Thursday, May 4, 2017

ACA Update - Phase 1 of 3 Toward Change




Today (May 4, 2017), the U.S. House of Representatives passed an amended version of the "American Health Care Act" or AHCA, on a 217-213 vote tally.  In and of itself, this vote DOES NOT ALTER THE HEALTHCARE/HEALTH INSURANCE LANDSCAPE!  There are a number of phases (at least 3, but likely several more procedural steps) that must be completed in order for the Affordable Care Act (ACA) to be partially repealed.  And to be clear, the AHCA would represent a partial, piecemeal repeal of the ACA, and would in fact, retain much of the ACA.  So here's where we are and what we know, as of today...

First and foremost, the AHCA is most definitely NOT a full repeal and replacement of the ACA.  If it (or a replacement/amended version) passes in the Senate, and is signed by the President, it would make fundamental changes to the ACA, but also retain a fair amount of the insurance and healthcare delivery reforms that have been implemented over the last seven years.  Here are the highlights of what the House passed today, and what the AHCA seeks to accomplish.  Note: items in red are amendments to the original version of the AHCA that never made it to a floor vote:
  •   Eliminates the EMPLOYER and INDIVIDUAL coverage mandates.
  •   Ends Medicaid expansion funding. 
  •   Changes Medicaid from an open-ended program to one that gives states fixed amounts of money per person.
  •   Replaces the ACA's cost sharing and premium cost subsidies based mostly on consumers' incomes, with tax credits that are age based.
  •   Repeals many of the ACA taxes including the medical device tax, the health insurance sector tax, and the increased Medicare payroll withholding amount affecting high wage earners. (Note: the controversial "Cadillac tax" remains in the AHCA, but is deferred to 2026.)
  •   Consumers who let their coverage lapse for more than 63 days in a year would be charged 30% surcharges to regain insurance.
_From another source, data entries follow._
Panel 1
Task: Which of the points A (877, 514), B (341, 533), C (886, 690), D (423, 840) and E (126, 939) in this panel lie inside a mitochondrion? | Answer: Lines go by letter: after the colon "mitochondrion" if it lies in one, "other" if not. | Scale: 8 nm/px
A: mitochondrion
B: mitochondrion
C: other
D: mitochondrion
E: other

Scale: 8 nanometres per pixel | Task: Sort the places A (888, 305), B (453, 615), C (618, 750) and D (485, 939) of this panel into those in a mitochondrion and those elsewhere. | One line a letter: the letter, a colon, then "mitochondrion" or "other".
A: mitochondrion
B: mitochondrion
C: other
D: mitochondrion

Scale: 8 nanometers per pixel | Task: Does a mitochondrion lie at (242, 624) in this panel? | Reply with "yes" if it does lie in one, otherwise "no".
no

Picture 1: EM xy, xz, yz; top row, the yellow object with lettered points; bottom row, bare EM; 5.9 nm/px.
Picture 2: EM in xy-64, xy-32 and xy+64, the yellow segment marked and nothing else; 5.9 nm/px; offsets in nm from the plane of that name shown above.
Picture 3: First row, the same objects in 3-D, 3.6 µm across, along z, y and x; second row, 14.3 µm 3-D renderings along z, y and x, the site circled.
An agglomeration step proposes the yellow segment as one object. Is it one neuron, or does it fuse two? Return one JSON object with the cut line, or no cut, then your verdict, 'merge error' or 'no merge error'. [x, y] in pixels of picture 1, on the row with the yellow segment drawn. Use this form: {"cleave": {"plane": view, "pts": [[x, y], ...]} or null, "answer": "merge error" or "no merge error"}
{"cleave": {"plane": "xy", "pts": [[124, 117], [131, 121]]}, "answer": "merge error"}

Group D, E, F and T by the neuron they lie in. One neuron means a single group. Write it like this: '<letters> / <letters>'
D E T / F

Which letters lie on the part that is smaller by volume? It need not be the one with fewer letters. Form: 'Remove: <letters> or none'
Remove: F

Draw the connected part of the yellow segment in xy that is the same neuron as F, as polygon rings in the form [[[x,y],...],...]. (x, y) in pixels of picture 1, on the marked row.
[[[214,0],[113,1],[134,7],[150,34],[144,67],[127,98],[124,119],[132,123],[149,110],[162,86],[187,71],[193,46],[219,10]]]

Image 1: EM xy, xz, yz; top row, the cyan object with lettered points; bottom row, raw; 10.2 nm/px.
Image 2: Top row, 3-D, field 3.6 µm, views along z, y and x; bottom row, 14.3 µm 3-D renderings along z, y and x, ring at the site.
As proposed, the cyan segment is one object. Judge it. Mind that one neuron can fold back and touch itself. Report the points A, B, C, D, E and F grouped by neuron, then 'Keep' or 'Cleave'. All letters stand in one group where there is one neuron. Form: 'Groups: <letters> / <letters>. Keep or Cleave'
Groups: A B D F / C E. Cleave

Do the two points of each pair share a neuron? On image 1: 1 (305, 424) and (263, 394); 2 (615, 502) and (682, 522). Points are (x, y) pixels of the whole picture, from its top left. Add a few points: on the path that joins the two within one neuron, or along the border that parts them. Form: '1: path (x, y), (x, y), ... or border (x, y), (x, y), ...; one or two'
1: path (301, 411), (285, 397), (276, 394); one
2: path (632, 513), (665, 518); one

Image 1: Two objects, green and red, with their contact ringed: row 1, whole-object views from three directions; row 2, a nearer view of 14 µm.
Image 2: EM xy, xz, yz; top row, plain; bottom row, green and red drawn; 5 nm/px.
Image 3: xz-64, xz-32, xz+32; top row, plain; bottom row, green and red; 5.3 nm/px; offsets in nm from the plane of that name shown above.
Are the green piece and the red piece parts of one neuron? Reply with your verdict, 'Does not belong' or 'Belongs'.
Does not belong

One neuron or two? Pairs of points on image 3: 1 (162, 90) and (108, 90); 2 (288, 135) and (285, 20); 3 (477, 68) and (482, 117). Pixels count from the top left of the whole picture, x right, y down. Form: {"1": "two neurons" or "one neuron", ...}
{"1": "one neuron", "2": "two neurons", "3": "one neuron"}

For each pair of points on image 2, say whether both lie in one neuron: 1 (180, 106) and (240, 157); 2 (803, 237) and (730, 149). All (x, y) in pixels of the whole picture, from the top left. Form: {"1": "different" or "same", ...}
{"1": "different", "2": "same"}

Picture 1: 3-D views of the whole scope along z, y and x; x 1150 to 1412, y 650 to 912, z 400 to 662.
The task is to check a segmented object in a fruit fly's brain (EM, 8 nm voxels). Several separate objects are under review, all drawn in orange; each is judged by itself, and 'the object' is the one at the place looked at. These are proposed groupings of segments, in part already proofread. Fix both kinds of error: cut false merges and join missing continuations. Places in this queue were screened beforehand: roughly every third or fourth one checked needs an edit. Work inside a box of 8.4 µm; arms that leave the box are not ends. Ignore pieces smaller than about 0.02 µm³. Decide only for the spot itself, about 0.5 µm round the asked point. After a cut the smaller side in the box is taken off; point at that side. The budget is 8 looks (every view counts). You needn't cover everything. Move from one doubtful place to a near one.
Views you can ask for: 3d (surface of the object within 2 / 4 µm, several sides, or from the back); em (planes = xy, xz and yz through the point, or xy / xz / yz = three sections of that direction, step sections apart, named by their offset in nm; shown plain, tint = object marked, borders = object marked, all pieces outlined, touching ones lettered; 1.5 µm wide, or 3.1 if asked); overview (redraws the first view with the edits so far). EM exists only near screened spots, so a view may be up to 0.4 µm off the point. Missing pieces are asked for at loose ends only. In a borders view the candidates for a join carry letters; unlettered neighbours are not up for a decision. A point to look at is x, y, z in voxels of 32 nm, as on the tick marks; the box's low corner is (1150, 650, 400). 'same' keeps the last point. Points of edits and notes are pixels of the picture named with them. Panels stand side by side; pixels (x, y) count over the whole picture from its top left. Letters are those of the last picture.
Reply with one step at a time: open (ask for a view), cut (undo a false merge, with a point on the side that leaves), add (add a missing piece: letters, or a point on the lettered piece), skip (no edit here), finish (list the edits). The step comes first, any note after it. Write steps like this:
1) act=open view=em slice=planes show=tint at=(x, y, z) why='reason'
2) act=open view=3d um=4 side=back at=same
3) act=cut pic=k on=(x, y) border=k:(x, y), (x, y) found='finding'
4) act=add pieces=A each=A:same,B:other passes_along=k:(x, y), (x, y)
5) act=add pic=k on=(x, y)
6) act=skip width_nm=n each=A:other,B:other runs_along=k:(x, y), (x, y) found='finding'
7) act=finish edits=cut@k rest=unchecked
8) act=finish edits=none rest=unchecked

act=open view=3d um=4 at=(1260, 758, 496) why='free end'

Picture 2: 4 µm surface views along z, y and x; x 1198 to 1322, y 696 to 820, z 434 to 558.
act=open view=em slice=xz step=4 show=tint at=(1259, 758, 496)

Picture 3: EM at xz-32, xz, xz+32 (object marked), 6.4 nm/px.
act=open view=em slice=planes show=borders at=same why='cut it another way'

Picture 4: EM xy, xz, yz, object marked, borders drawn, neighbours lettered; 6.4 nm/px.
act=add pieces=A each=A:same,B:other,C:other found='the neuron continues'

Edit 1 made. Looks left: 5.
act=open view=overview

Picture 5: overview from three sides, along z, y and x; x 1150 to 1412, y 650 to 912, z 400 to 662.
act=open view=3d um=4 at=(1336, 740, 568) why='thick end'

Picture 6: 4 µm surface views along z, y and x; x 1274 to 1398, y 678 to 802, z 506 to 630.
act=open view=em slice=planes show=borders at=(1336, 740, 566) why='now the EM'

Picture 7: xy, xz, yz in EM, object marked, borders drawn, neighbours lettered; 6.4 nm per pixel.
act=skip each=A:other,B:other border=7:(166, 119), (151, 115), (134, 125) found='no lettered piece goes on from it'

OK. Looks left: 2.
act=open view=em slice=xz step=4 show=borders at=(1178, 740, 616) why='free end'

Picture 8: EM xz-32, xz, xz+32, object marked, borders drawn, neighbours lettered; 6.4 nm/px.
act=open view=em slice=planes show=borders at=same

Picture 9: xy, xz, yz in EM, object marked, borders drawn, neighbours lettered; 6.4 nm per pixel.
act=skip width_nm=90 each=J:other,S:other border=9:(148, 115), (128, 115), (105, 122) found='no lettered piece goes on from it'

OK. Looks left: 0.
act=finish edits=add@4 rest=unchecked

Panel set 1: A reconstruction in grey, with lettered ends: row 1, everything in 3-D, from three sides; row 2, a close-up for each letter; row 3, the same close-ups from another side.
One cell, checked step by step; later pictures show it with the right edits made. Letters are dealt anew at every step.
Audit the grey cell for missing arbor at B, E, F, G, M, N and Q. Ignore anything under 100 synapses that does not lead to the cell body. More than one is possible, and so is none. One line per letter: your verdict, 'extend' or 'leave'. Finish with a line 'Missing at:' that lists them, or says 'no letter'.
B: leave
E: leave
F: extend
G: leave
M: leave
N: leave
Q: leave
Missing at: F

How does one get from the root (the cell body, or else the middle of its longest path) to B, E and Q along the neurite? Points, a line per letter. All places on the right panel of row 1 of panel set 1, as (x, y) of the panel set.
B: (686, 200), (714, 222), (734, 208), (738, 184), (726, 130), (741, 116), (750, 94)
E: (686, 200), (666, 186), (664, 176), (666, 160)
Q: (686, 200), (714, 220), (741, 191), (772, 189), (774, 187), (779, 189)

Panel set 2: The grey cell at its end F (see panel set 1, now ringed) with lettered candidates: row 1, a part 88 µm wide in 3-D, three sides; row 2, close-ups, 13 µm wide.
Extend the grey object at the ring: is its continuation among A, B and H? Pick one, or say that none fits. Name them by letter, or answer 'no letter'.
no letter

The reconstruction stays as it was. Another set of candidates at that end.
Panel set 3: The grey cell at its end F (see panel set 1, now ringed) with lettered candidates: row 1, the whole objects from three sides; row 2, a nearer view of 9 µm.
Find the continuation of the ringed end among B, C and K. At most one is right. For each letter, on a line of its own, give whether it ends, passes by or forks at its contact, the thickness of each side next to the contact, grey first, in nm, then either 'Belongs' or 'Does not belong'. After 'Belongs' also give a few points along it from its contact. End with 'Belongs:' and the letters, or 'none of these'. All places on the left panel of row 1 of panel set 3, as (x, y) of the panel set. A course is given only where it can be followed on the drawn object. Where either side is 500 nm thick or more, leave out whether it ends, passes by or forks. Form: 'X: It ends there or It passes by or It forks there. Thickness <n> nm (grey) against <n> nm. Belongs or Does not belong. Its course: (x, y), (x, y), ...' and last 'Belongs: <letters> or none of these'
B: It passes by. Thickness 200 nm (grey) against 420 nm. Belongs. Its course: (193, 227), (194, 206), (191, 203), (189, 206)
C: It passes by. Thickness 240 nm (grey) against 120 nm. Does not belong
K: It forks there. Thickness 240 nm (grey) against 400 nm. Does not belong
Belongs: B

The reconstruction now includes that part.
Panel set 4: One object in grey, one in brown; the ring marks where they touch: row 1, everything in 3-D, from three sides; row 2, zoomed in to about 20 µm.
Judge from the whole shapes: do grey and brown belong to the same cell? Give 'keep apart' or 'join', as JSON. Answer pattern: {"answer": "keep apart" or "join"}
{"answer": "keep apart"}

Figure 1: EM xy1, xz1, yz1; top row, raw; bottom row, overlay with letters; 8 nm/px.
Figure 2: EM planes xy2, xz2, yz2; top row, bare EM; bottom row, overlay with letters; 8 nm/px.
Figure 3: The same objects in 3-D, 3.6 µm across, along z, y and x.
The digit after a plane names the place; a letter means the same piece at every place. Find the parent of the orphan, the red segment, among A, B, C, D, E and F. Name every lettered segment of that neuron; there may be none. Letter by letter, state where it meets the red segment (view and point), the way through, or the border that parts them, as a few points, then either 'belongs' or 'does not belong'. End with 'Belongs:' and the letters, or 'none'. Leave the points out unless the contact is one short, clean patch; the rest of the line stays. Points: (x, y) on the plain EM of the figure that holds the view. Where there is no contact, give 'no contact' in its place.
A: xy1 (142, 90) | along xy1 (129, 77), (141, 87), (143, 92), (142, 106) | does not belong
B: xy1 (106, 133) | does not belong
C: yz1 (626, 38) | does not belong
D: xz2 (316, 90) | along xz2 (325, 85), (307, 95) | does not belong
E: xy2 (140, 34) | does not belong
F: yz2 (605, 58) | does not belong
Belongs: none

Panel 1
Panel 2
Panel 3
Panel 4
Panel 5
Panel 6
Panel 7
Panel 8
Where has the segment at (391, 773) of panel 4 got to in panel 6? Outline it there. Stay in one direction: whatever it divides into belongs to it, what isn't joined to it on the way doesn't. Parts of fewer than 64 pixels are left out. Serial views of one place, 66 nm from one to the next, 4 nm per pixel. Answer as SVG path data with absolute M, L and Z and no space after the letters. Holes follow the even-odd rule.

This would include people with pre-existing medical conditions.
  •   State waivers would allow insurers to alter ACA provisions such as essential health benefits, community rating, and benefit limitations, if approved.
  •    $8 billion allocated to States, over five years, to finance high-risk pools that cover those with pre-existing conditions.
  •   $130 billion allocated to States, over a decade, to help those that can't afford coverage.
The House of Representatives has chosen the strategy of what is known as "budget reconciliation" to accomplish the objective of a partial repeal of the ACA.  In short, this means the provisions (see above) included in the AHCA are limited only to items that are deemed to have a "direct impact on spending".  As such, the ACA's "market reforms" are not affected by the AHCA.  Using this tactic, the AHCA only requires a simple majority vote from the Senate to make it to the President's desk for signature.